One of the great lessons I have learned from my own experience and experiences shared by other great military warriors is that we have a choice in how we respond to the experiences of our life.  As we look back at our past, we must come to our own realization that however tragic (or heroic) those events may have been, they are not what led us to where we are today. Instead, it’s our daily choices. When we can bring ourselves to that realization and take responsibility for our past and future, only then can we move forward into a future of restoration, hope and new purpose.

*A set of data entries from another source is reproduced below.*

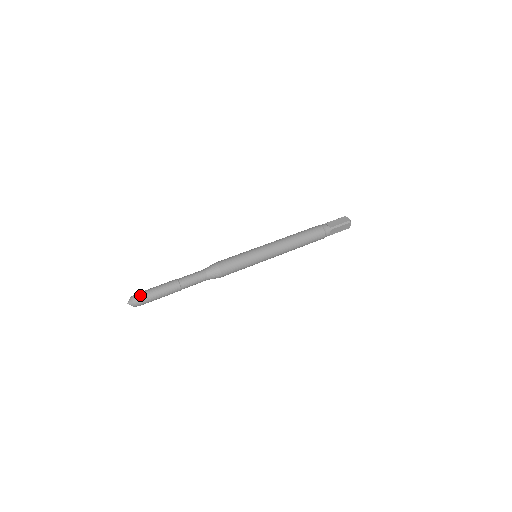
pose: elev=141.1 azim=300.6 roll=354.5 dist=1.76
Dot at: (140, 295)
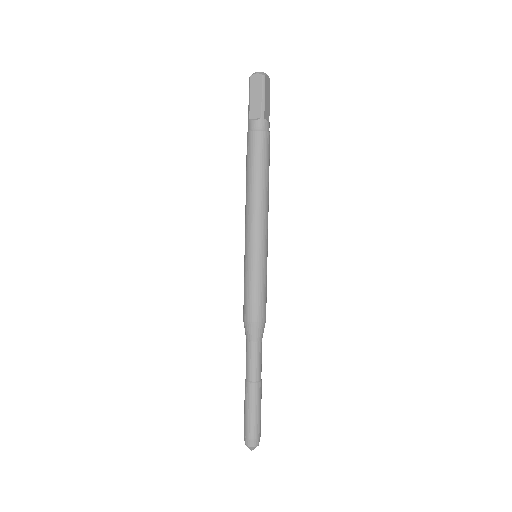
Dot at: (249, 437)
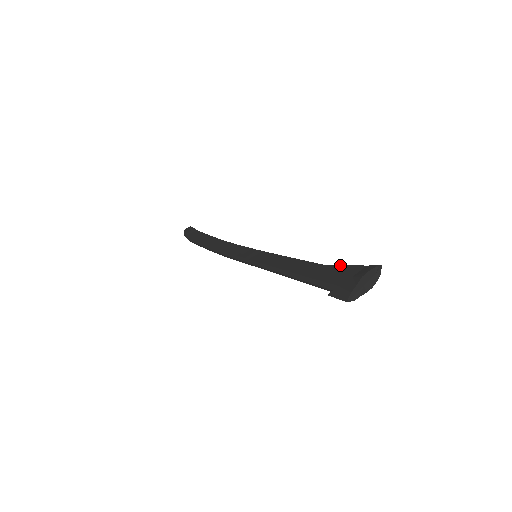
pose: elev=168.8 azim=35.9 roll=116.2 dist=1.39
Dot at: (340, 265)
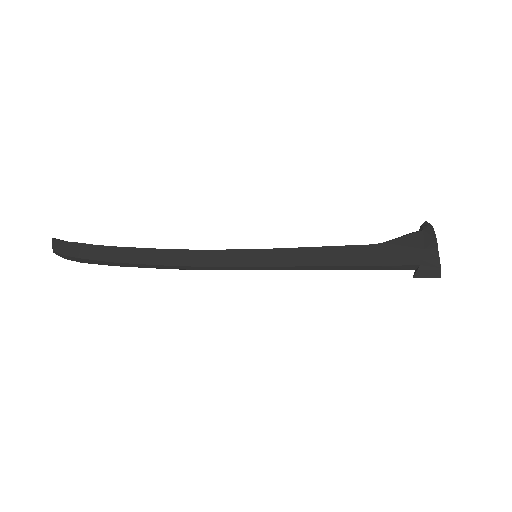
Dot at: (396, 239)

The information in this book was by no means written to deny the hardships that come after a traumatic event, the struggles of life, or even a “PTSd” diagnosis.   In fact, I personally am all too familiar with the sleepless nights and overwhelming panic that is experienced when the physiological effects surface and you feel like you’ve lost control and all hope is gone.  Trauma, PTS, and its symptoms are very real and it is a real problem, but there is also a solution and a path forward.  The pages of this book are meant to disarm the thought that PTS is a life sentence, a disorder, and that a bright and purposeful future is lost due to a diagnosis.  We were all meant for something more, something greater than the valleys of life.  Yes, there is a time to war, hate, kill, tear down, weep, and to mourn, but there is also a time to love, to build, a time for peace and to laugh and dance again.  There is a time to live again—with joy and purpose. Don’t let your past rob you of your future. Get up, get back in the fight and make a choice to step into the freedom that is available for each of us who will not buy into a diagnosis that suggests we are disordered for a lifetime.  You were made for something more!